Ainsi, en août 2016, notre premier président a été destitué. En 2018, point culminant d’un processus de reconfiguration des forces de la société civile qui a donné libre cours aux sentiments et aux groupes conservateurs, Jair Bolsonaro est devenu président. En 2022, l’extrême droite est battue lors de la course à la présidentielle au terme d’une élection serrée. Malgré cela, dans le domaine législatif national, on ne peut pas parler de défaite : le Congrès national reste dominé par les partis de droite et d’extrême droite.

Le Sénat fédéral et la Chambre des députés continuent d'être présidés par leurs représentants. Dans ce contexte, l’essence ségrégationniste de la démocratie brésilienne devient évidente (Sacchet, 2012), puisque l’agenda parlementaire est soumis à des conservateurs qui font partie d’une élite politique hégémonique en termes de classe sociale, de race et de sexe.

En conclusion, le Tribunal fédéral se présente comme le dernier bastion face à une majorité conservatrice, agissant comme un pouvoir contre-majoritaire, à l'instar du rôle joué par les forces de résistance pendant la Seconde Guerre mondiale - lorsque les constitutions commençaient à matérialiser l'espoir qu'un système juridique diplômant garantissait à chacun une vie digne, paisible et libre.

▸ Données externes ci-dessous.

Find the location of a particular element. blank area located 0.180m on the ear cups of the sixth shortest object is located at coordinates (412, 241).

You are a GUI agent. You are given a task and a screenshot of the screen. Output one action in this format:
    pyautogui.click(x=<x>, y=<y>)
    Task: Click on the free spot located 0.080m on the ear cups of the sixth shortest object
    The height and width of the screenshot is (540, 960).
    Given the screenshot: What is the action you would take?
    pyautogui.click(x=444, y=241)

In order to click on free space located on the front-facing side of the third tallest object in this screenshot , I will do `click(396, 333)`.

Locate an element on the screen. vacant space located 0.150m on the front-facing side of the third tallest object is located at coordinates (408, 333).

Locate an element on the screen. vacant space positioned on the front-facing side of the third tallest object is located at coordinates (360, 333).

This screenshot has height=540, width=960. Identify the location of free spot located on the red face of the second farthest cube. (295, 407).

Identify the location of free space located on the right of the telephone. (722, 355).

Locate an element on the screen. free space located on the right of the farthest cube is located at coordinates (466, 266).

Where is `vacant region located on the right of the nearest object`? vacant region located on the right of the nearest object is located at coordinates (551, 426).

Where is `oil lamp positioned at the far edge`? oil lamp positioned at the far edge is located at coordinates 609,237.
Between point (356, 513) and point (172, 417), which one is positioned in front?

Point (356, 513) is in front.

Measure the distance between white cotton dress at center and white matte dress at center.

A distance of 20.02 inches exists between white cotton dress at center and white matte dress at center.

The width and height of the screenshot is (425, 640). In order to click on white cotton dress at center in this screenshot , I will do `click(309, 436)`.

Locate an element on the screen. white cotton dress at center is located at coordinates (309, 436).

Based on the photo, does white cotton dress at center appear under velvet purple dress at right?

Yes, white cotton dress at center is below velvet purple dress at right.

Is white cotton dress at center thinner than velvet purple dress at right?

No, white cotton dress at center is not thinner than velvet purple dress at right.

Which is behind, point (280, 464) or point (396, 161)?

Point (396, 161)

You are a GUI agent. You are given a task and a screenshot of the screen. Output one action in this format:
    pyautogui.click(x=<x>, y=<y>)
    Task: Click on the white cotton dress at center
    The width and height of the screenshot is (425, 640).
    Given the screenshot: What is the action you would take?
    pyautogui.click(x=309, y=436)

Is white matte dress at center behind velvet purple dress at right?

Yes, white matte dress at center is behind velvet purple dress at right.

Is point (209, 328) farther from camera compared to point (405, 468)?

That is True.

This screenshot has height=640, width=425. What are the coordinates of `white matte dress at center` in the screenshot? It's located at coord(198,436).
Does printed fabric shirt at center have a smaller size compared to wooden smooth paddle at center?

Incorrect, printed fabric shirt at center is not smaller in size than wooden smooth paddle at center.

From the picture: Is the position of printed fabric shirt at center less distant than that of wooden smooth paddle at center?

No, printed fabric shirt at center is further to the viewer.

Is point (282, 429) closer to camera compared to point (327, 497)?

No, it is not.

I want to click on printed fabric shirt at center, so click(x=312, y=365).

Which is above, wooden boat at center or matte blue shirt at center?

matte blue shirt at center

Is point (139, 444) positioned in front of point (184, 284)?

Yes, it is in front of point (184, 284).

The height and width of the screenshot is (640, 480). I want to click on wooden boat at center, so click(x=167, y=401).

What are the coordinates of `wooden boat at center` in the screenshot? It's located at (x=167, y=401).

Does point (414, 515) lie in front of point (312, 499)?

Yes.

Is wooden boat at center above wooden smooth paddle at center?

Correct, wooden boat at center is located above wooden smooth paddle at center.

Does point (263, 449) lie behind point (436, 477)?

En revanche, le parlement semble vulnérable aux majorités antilibérales, le recours à des expédients tels que l’exigence d’urgence renforçant l’affaiblissement du modèle libéral, dans lequel le parlement devrait être le lieu des processus de recherche de consensus.

Ce problème est aggravé par le fait que de nombreux parlementaires se concentrent davantage sur l'alimentation de leurs propres réseaux sociaux, dans le but d'accroître leur influence virtuelle, que sur légiférer dans l'intérêt du public. Ainsi, les initiatives parlementaires reflètent des projets de pouvoir plus individualisés et déconnectés de l’idée de bien commun, compromettant l’intégrité du processus démocratique.

Les réactions de différentes personnalités publiques et de la société, lors de manifestations organisées dans différentes villes du Brésil, pourraient être le début d'un processus important, déjà inauguré avec le rejet massif du PEC 3/2022, rapporté par le sénateur Flávio Bolsonaro, qui visait à privatiser le des plages. La société semble y avoir commencé à tracer les limites de ce qui serait acceptable par rapport à l’avancée du conservatisme.

Outre les camps progressistes, lors de ces événements, il y a eu une réaction de la part des membres du camp conservateur lui-même, malgré le silence et même la position défensive de leurs dirigeants. Le champ progressiste doit investir dans cette inadéquation entre les manifestations de dirigeants qui parlent au nom des évangéliques, mais qui la plupart du temps n'expriment pas les intérêts réels des personnes qui sont évangéliques, mais aussi noires, sont mères et définissent leur préférences politiques.

*Giulia Gouveia est doctorant en Sciences Sociales à l'UFRRJ.

*Mayra Goulart est professeur au Département de Sciences Politiques de l'UFRJ.